While the process using the Treasury monitoring of currencies is slow and cumbersome, in the case of the China announcement on Monday, Washington will now approach the International Monetary Fund (IMF) for an evaluation. It is also looking at ways to act unilaterally and accelerate action.
In July, the US Department of Commerce proposed a new rule that would allow it to impose tariffs on imports from countries that were named as currency manipulators. That would allow Washington to act unilaterally. In the case of naming China this week, it was the fact that Beijing stopped propping up the yuan that caused its decline.
It is worth noting as well that just a few weeks ago, the IMF said the Chinese currency's value was in line with its economy.
While it's true that the dollar has risen in recent years, having gained by 25pc between July 2011 and July 2019 against currencies of its main trading partners, much of that over-valuation was due to Washington's expansionary policies, which have been driven by Mr Trump, according to the same IMF study that looked at the yuan.
Of course, it does not appear that Mr Trump need apply logic to his actions.
He has repeatedly said that China is paying the costs of his tariff wars when it is clear that US consumers are in fact paying, according to many studies, including one by the New York Federal Reserve.
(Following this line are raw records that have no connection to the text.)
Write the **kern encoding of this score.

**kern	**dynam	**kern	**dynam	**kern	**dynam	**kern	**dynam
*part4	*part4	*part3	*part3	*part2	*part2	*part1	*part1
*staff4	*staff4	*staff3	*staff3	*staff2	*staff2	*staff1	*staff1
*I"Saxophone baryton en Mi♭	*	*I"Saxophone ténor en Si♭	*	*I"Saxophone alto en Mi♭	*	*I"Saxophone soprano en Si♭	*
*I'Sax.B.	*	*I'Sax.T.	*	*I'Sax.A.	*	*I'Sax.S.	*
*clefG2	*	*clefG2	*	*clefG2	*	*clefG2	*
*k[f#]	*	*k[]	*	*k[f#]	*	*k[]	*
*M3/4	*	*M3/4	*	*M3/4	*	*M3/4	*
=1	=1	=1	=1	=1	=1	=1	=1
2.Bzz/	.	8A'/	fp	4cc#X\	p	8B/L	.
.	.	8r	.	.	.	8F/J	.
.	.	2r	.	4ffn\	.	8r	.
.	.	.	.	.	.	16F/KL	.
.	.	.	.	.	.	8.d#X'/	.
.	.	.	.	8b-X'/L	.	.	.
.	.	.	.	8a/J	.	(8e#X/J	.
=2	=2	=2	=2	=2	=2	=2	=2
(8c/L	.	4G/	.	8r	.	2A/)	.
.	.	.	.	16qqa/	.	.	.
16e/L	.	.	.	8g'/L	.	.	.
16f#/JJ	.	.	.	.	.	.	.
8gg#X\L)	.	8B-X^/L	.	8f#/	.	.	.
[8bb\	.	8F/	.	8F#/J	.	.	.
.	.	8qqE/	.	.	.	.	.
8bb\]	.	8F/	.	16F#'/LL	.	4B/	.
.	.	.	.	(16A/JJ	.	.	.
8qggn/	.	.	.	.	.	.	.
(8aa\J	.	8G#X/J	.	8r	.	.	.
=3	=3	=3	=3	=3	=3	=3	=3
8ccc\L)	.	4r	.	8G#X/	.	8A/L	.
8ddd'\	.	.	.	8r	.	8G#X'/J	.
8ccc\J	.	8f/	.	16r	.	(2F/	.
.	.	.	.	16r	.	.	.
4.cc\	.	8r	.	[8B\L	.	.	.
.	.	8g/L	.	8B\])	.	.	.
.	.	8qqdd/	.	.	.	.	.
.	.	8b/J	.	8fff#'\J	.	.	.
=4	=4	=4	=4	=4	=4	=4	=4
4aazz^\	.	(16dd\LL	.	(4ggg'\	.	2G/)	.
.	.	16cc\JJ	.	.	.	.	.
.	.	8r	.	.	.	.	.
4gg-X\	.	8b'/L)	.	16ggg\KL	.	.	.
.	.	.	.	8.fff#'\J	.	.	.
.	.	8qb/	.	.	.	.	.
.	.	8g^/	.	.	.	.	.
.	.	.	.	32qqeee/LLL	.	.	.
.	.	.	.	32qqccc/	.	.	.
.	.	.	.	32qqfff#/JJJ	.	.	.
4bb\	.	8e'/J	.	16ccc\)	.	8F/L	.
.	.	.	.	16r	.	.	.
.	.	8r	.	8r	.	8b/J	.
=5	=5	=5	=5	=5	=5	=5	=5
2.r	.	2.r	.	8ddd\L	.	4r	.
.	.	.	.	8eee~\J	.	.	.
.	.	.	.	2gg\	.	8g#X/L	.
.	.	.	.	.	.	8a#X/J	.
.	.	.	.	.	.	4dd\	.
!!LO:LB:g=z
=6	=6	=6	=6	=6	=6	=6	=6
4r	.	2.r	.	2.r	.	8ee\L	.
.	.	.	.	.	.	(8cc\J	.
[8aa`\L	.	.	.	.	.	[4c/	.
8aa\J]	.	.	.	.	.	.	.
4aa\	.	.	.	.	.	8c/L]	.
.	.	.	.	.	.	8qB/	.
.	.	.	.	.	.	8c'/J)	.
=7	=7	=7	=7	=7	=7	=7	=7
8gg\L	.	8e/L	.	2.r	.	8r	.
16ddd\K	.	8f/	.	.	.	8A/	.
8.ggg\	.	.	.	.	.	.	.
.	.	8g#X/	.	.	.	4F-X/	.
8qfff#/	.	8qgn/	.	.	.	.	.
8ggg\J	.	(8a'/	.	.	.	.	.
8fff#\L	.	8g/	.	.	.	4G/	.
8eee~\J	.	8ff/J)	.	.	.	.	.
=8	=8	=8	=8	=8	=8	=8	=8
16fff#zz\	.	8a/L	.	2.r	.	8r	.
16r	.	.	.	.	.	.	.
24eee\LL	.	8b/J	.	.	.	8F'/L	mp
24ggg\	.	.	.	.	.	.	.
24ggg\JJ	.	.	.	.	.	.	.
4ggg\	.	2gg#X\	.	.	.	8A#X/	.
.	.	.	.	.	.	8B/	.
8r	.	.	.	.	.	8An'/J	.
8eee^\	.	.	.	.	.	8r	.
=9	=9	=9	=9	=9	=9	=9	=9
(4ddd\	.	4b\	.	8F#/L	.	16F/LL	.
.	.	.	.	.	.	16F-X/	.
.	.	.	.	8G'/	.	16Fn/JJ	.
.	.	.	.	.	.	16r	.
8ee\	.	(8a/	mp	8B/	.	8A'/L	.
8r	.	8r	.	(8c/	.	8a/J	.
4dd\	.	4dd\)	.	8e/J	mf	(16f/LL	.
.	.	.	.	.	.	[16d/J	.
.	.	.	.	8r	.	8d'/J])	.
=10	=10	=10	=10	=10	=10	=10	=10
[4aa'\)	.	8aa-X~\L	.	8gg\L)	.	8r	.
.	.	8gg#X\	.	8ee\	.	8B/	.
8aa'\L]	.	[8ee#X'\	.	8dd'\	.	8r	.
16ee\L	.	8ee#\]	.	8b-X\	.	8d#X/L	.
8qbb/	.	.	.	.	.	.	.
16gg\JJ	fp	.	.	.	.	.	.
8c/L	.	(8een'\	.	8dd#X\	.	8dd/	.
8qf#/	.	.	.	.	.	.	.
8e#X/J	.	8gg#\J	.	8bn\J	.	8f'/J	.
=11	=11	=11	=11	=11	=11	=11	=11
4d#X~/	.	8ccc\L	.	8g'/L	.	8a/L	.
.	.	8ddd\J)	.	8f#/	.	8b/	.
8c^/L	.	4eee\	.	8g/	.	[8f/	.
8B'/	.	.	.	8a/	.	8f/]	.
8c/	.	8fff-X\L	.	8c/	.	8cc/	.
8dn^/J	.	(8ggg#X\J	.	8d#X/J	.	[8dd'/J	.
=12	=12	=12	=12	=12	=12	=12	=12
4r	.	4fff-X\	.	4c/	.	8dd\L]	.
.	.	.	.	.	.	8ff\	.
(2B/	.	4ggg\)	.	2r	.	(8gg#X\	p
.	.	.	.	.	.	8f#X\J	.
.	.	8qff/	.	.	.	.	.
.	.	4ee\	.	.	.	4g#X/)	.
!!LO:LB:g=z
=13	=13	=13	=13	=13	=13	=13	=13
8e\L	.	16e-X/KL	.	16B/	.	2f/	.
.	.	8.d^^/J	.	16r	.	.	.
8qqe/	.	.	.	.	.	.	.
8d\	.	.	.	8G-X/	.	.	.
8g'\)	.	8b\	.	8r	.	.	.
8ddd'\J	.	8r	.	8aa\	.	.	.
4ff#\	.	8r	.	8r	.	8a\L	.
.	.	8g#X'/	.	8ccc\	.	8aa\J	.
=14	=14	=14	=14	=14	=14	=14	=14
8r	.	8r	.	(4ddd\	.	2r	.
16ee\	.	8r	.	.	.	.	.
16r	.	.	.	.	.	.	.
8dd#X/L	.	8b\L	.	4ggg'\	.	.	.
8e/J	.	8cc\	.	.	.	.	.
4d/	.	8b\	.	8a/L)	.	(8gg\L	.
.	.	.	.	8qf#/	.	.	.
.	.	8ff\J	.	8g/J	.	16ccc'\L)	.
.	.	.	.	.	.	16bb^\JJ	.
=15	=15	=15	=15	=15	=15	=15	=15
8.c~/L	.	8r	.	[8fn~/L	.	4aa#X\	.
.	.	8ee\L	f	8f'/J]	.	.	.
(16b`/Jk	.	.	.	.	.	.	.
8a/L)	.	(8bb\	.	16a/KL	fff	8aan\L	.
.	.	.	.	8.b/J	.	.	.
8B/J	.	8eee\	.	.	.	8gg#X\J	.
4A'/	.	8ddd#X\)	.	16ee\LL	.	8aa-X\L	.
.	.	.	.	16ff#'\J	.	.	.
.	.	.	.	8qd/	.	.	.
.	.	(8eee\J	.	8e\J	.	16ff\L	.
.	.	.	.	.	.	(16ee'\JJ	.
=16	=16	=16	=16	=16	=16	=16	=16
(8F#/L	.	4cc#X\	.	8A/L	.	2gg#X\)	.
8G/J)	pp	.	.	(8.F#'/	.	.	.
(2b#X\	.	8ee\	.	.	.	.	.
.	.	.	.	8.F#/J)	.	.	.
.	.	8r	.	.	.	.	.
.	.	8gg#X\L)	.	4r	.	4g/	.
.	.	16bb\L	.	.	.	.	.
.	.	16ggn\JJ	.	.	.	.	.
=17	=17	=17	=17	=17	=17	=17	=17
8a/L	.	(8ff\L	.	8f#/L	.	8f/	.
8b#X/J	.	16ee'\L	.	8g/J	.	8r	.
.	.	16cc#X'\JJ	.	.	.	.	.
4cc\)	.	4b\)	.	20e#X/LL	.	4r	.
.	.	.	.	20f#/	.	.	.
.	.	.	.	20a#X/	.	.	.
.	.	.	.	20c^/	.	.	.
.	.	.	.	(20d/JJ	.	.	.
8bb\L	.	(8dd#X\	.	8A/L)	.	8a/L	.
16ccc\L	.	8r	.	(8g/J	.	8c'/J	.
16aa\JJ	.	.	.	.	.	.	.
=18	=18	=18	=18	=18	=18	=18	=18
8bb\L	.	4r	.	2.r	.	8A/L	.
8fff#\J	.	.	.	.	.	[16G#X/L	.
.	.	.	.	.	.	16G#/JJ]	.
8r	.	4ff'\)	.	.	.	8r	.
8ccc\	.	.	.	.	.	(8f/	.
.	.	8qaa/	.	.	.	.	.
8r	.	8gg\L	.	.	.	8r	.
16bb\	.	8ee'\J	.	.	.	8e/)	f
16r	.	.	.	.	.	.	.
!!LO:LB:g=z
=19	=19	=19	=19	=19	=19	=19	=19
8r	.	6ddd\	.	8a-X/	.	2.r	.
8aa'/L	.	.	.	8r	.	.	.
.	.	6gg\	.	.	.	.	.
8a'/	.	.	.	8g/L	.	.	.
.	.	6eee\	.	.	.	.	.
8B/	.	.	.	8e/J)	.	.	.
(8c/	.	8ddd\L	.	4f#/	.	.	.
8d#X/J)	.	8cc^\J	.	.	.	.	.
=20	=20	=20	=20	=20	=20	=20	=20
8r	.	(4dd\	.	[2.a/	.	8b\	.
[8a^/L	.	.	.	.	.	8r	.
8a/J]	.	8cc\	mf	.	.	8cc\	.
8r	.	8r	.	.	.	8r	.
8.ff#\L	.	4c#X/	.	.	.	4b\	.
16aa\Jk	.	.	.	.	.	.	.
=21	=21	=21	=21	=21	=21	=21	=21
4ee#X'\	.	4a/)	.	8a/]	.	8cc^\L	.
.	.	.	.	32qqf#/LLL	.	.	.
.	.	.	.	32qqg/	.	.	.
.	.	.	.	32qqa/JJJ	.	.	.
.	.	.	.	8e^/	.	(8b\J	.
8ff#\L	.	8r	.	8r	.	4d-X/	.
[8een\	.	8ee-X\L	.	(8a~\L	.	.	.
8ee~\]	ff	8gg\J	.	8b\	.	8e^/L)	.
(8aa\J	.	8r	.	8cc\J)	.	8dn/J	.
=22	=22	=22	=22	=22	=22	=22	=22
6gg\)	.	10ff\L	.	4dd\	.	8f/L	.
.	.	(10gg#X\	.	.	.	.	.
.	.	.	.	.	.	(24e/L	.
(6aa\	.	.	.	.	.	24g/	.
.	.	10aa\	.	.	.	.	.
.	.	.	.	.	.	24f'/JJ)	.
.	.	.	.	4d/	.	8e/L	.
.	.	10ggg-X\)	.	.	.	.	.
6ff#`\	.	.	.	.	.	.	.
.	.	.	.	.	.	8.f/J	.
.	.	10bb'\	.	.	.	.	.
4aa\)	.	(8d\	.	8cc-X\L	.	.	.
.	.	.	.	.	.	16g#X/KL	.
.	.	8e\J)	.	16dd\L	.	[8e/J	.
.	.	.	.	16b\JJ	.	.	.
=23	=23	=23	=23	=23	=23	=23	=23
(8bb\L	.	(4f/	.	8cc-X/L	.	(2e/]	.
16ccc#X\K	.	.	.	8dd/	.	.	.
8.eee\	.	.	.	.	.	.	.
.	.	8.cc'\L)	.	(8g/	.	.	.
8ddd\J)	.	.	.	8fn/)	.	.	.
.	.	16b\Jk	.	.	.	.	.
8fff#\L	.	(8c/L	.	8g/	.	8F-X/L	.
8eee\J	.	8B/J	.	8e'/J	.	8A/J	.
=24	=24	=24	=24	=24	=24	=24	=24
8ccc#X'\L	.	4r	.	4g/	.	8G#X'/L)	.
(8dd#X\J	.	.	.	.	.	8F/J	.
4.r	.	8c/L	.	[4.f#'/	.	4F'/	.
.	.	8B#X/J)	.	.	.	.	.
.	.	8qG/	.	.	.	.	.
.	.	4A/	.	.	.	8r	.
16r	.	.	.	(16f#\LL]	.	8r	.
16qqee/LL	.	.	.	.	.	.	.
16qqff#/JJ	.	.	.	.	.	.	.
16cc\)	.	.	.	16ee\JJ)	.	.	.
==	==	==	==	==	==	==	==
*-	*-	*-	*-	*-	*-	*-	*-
Mr Trump's argument on currencies also appears to fly in the face of facts.
That is according to economist Michael Klein and former IMF chief economist Maurice Obstfeld, who noted that the rise in the value of the dollar coincided with a recovery in the number of manufacturing jobs, whereas a decline in the value of the dollar from 2001-09 coincided with the destruction of factory jobs.
When it comes to tariffs on German cars, do not, for example, expect Mr Trump to be influenced by the fact that BMW's largest plant is located in South Carolina.
This exported 70pc of the 400,000-plus autos it made, thus bolstering US exports and providing more than 20,000 high-end manufacturing jobs.
Given the rising trade tensions, there is now a significant risk that the current trade war between the US and China represents the start of a wider backlash to globalisation, which ultimately leads to the disintegration of the liberal rules-based system that has governed the cross-border flow of goods, capital and labour over the past 70 years, says Neil Shearing, chief economist at London-based consultancy Capital Economics.
That would spell bad news for Ireland, where globalisation has driven the rapid recovery from the financial crisis, and where tax revenues from global companies pay for a large chunk of the health, education and other services we all benefit from.
For all the love that was shown to Ireland on president Trump's trip to Doonbeg, it would be unwise to bank on a 'get out of tariffs free card' when push comes to shove on cars and currencies.